Quand la beauté nous oblige…

Face à la période que nous traversons, cernés par une violence multiforme, voici qu’une œuvre d’art vient bouleverser notre Histoire.
Des milliers de « petites mains », comme on dit dans l’univers de la couture, ont rejoint par-delà les âges des milliers d’autres mains qui ont lentement façonné Notre-Dame.

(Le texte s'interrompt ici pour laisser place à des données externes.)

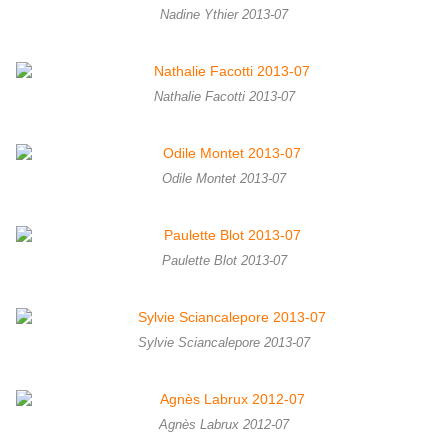
Nadine Ythier 2013-07
Nathalie Facotti 2013-07
Odile Montet 2013-07
Paulette Blot 2013-07
Sylvie Sciancalepore 2013-07
Agnès Labrux 2012-07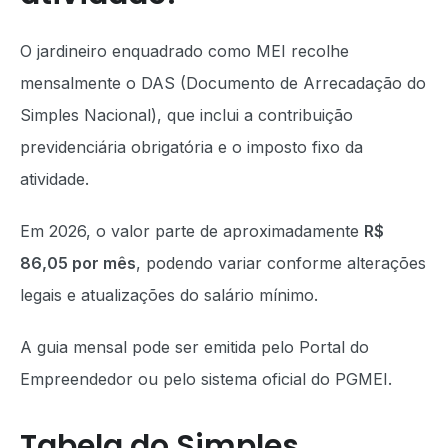
O jardineiro enquadrado como MEI recolhe
mensalmente o DAS (Documento de Arrecadação do
Simples Nacional), que inclui a contribuição
previdenciária obrigatória e o imposto fixo da
atividade.
Em 2026, o valor parte de aproximadamente
R$
86,05 por mês
, podendo variar conforme alterações
legais e atualizações do salário mínimo.
A guia mensal pode ser emitida pelo Portal do
Empreendedor ou pelo sistema oficial do PGMEI.
Tabela do Simples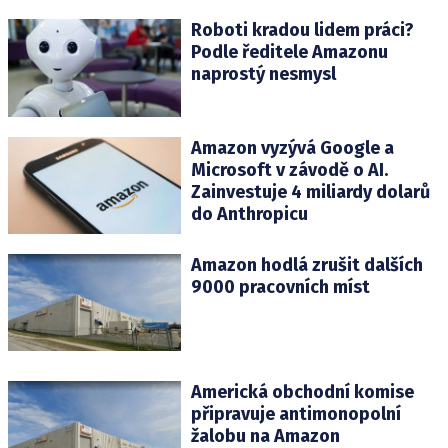
Roboti kradou lidem práci?
Podle ředitele Amazonu
naprostý nesmysl
Amazon vyzývá Google a
Microsoft v závodě o AI.
Zainvestuje 4 miliardy dolarů
do Anthropicu
Amazon hodlá zrušit dalších
9000 pracovních míst
Americká obchodní komise
připravuje antimonopolní
žalobu na Amazon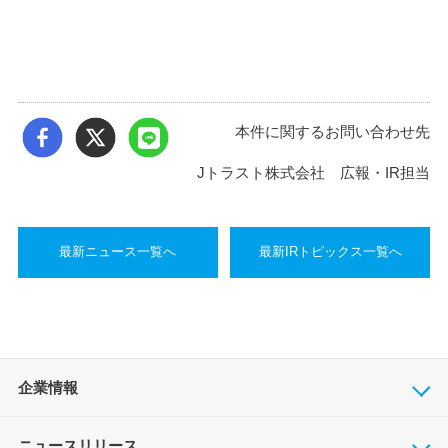
本件に関するお問い合わせ先
Jトラスト株式会社 広報・IR担当
最新ニュース一覧へ
最新IRトピックス一覧へ
企業情報
ニュースリリース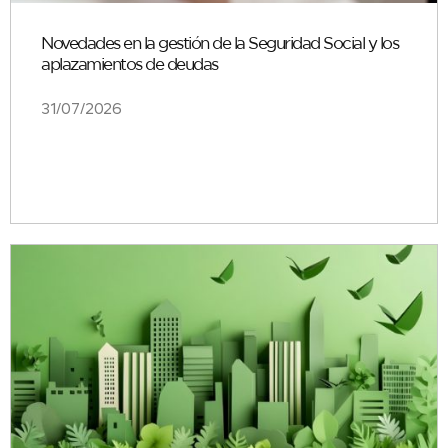
Novedades en la gestión de la Seguridad Social y los
aplazamientos de deudas
31/07/2026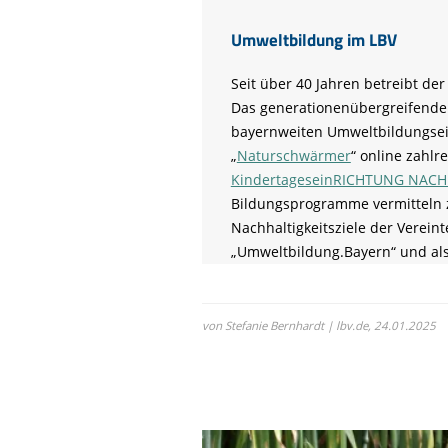
Umweltbildung im LBV
Seit über 40 Jahren betreibt de
Das generationenübergreifende 
bayernweiten Umweltbildungsein
„
Naturschwärmer
“ online zahlr
KindertageseinRICHTUNG NACH
Bildungsprogramme vermitteln z
Nachhaltigkeitsziele der Verei
„Umweltbildung.Bayern“ und al
von Stefanie Bernhardt | lbv.de,
24.01.2025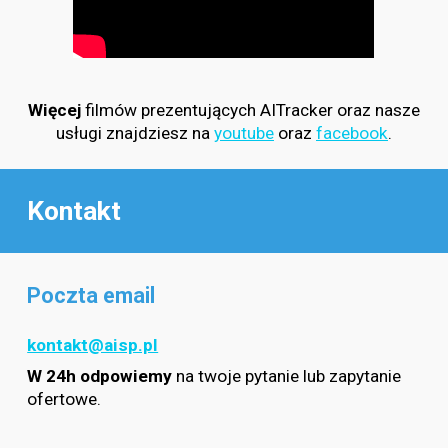
Więcej
filmów prezentujących AITracker oraz nasze
usługi znajdziesz na
youtube
oraz
facebook
.
Kontakt
Poczta email
kontakt@aisp.pl
W 24h odpowiemy
na twoje pytanie lub zapytanie
ofertowe.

À l’heure où, au péril de leur vie, les femmes iraniennes réclament la vie et la liberté, le terme Dame -, tout à la fois issu de l’amour courtois célébré par les troubadours et de la croyance populaire, vient à point nommé nous rappeler la dignité de toutes les femmes et le devoir de les sortir de l’esclavage sous tous ses aspects… en Orient comme en Occident.

Le moyen-âge chrétien a, en effet, à sa manière, honoré le féminin en privilégiant sa capacité de compassion, au point de vouloir que la compassion soit souveraine et universelle.
La Dame élue par tous, Notre Dame, a d’abord été choisie pour accueillir et protéger les malheureux, les misérables, toutes les Cosette et les Gavroche immortalisés par Victor Hugo.
Et si, couronnée, elle accueille aussi les puissants, c’est pour les inciter à relever les humbles… comme nous y invite le Magnificat.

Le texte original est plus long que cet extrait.